(Extracted data entries)
—————

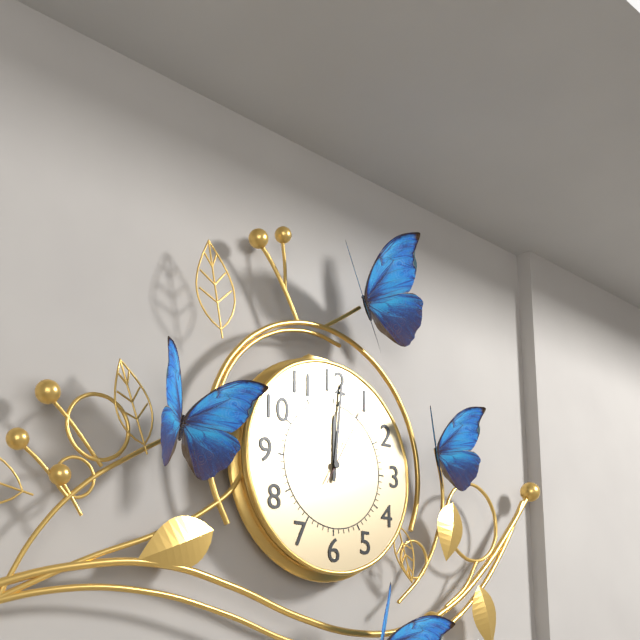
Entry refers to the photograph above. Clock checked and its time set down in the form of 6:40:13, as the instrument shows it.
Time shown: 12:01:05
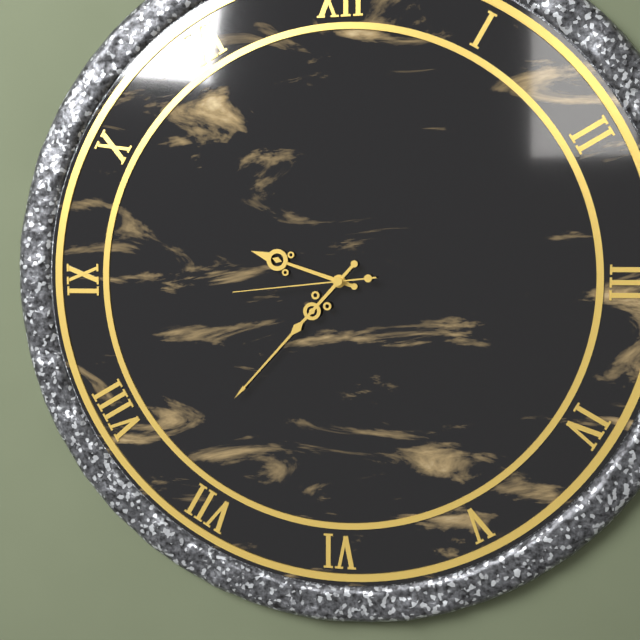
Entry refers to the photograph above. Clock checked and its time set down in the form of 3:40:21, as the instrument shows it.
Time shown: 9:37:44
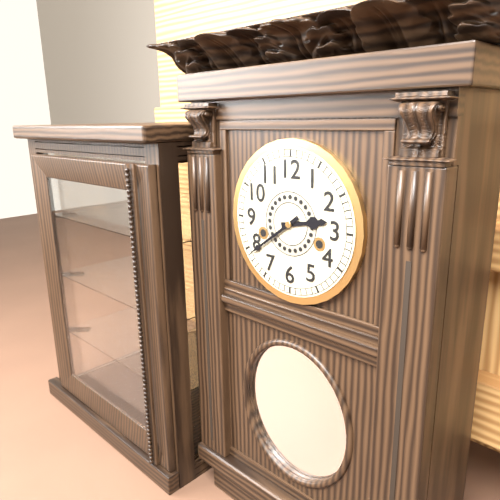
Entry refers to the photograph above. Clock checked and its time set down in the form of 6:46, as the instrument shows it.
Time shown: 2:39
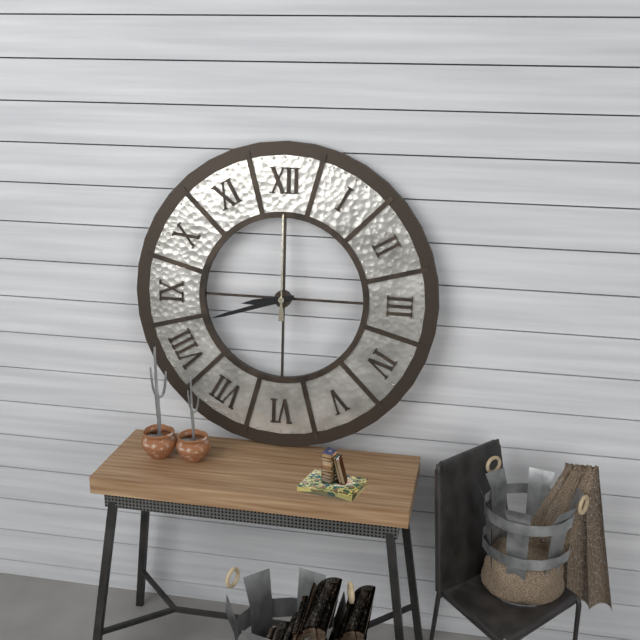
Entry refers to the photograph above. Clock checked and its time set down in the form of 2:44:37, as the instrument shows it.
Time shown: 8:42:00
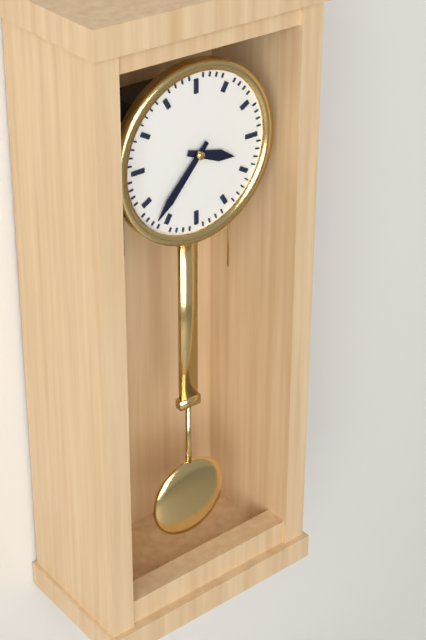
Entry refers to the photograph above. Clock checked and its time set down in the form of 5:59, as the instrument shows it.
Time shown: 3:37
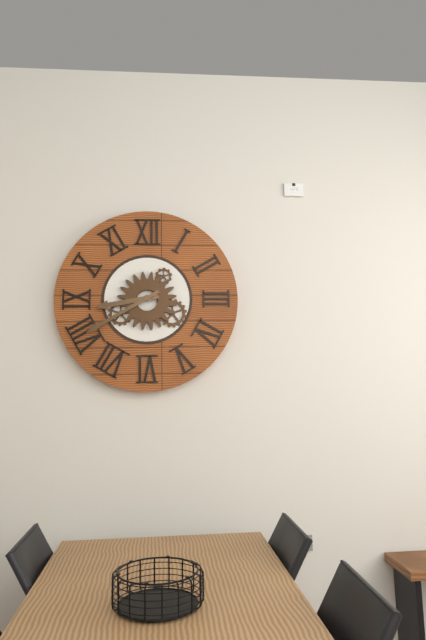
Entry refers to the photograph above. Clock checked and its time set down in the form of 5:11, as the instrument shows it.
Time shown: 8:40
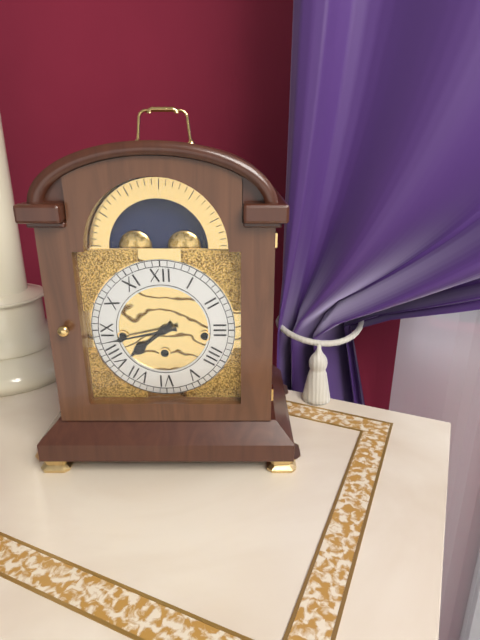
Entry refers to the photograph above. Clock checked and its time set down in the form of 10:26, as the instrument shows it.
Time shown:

—————

- **Task to carry out**
Find every line above that has the word "shown" in it, and copy each of those lines out in full.

- **Result of this exercise**
Time shown: 12:01:05
Time shown: 9:37:44
Time shown: 2:39
Time shown: 8:42:00
Time shown: 3:37
Time shown: 8:40
Time shown:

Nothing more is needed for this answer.